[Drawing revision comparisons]
"""

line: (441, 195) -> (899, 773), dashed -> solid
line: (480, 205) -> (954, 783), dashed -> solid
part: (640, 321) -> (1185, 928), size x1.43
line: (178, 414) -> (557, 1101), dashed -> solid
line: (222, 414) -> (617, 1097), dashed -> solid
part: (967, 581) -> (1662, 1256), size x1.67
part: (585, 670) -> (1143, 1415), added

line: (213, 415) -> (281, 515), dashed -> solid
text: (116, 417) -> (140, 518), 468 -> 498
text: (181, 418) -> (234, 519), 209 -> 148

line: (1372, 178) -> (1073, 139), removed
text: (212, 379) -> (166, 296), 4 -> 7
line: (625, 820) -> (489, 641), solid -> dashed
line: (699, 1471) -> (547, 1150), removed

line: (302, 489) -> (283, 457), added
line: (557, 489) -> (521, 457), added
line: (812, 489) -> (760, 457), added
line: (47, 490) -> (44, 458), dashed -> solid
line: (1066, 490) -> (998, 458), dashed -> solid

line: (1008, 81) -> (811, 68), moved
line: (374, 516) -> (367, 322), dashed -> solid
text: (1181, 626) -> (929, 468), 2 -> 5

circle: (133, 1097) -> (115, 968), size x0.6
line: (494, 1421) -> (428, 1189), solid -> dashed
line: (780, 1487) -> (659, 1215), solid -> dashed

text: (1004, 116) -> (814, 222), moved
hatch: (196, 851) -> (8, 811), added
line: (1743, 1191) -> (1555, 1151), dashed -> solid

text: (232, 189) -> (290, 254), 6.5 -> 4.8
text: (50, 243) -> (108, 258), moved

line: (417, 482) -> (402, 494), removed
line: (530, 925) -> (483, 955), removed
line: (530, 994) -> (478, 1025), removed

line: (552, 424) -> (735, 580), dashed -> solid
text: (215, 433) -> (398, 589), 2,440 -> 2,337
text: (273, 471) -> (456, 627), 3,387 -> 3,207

"""

** What is needed **
Exactly as given, restate all the lines above.

** Output for this exercise **
line: (441, 195) -> (899, 773), dashed -> solid
line: (480, 205) -> (954, 783), dashed -> solid
part: (640, 321) -> (1185, 928), size x1.43
line: (178, 414) -> (557, 1101), dashed -> solid
line: (222, 414) -> (617, 1097), dashed -> solid
part: (967, 581) -> (1662, 1256), size x1.67
part: (585, 670) -> (1143, 1415), added

line: (213, 415) -> (281, 515), dashed -> solid
text: (116, 417) -> (140, 518), 468 -> 498
text: (181, 418) -> (234, 519), 209 -> 148

line: (1372, 178) -> (1073, 139), removed
text: (212, 379) -> (166, 296), 4 -> 7
line: (625, 820) -> (489, 641), solid -> dashed
line: (699, 1471) -> (547, 1150), removed

line: (302, 489) -> (283, 457), added
line: (557, 489) -> (521, 457), added
line: (812, 489) -> (760, 457), added
line: (47, 490) -> (44, 458), dashed -> solid
line: (1066, 490) -> (998, 458), dashed -> solid

line: (1008, 81) -> (811, 68), moved
line: (374, 516) -> (367, 322), dashed -> solid
text: (1181, 626) -> (929, 468), 2 -> 5

circle: (133, 1097) -> (115, 968), size x0.6
line: (494, 1421) -> (428, 1189), solid -> dashed
line: (780, 1487) -> (659, 1215), solid -> dashed

text: (1004, 116) -> (814, 222), moved
hatch: (196, 851) -> (8, 811), added
line: (1743, 1191) -> (1555, 1151), dashed -> solid

text: (232, 189) -> (290, 254), 6.5 -> 4.8
text: (50, 243) -> (108, 258), moved

line: (417, 482) -> (402, 494), removed
line: (530, 925) -> (483, 955), removed
line: (530, 994) -> (478, 1025), removed

line: (552, 424) -> (735, 580), dashed -> solid
text: (215, 433) -> (398, 589), 2,440 -> 2,337
text: (273, 471) -> (456, 627), 3,387 -> 3,207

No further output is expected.